Medical Students’ Perception of Narrative Medicine: A Case Report
DOI:
https://doi.org/10.60923/issn.1974-4382/24473Keywords:
narrative medicine, corpus analysis, thematic analysis, medical education, narrative competenceAbstract
This study explores the perception of Narrative Medicine (MN) among medical students at the University of Siena, Italy, where this discipline is mandatory. Literature shows a low number of studies on the role of this subject in medical education (Palla et al. 2024), despite the increasing importance of narrative research both in seeking meaning coherence in illness experiences and in treatments and coping strategies to face clinical uncertainty (Charon 2001; Greenhalgh 2016).
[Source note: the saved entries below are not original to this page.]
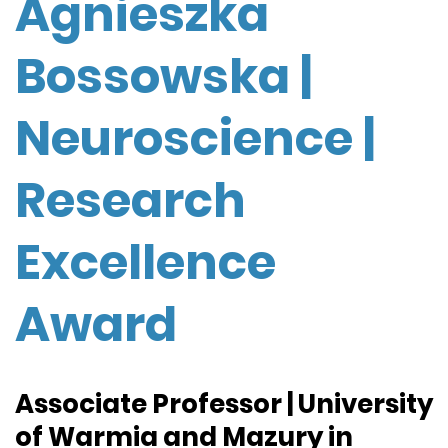
Agnieszka
Bossowska |
Neuroscience |
Research
Excellence
Award
Associate Professor | University
of Warmia and Mazury in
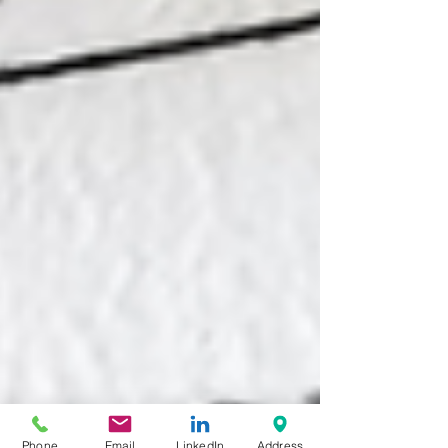
Phone
Email
LinkedIn
Address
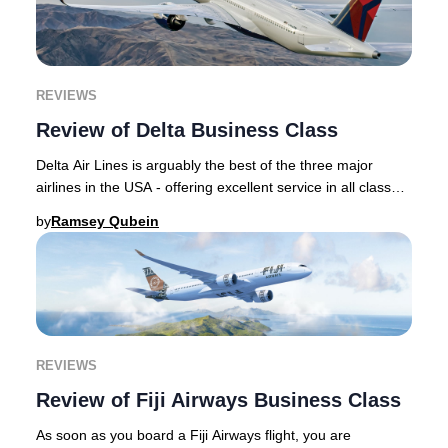
REVIEWS
Review of Delta Business Class
Delta Air Lines is arguably the best of the three major
airlines in the USA - offering excellent service in all classes
of service including its top c
by
Ramsey Qubein
REVIEWS
Review of Fiji Airways Business Class
As soon as you board a Fiji Airways flight, you are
As part of a broader research program (Tuscany Health Ecosystem – THE – project), an online questionnaire on the perception of NM was designed and administered to students in Medicine and Surgery attending the mandatory course on Narrative Medicine at the University of Siena. The answers were examined applying descriptive statistics and Thematic Analysis (Braun and Clarke 2006; 2022). Moreover, the students’ anonymized comments on topics discussed during the NM course were collected into a text corpus, processed by Sketch Engine software for the identification of lexical patterns and analyzed through thematic analysis. Adopting qualitative and quantitative methods and drawing on multiple data sources, triangulation yielded three main themes representing the participants’ perception of NM. While better diagnoses and a human approach to care emerge as tenets of NM on which students agree, awareness of the patients’ priorities and of NM benefits for the physicians’ emotional balance could be increased (potential). At the same time, students are willing to attend more NM courses and experience this approach at a more practical level, also because they recognize that the NM model is hardly compatible with the current standards of healthcare management. This study involved a small population of medical students, but it may be extended to a larger number of respondents from other universities offering NM courses, providing healthcare managers with new insights for the future design of medical education plans.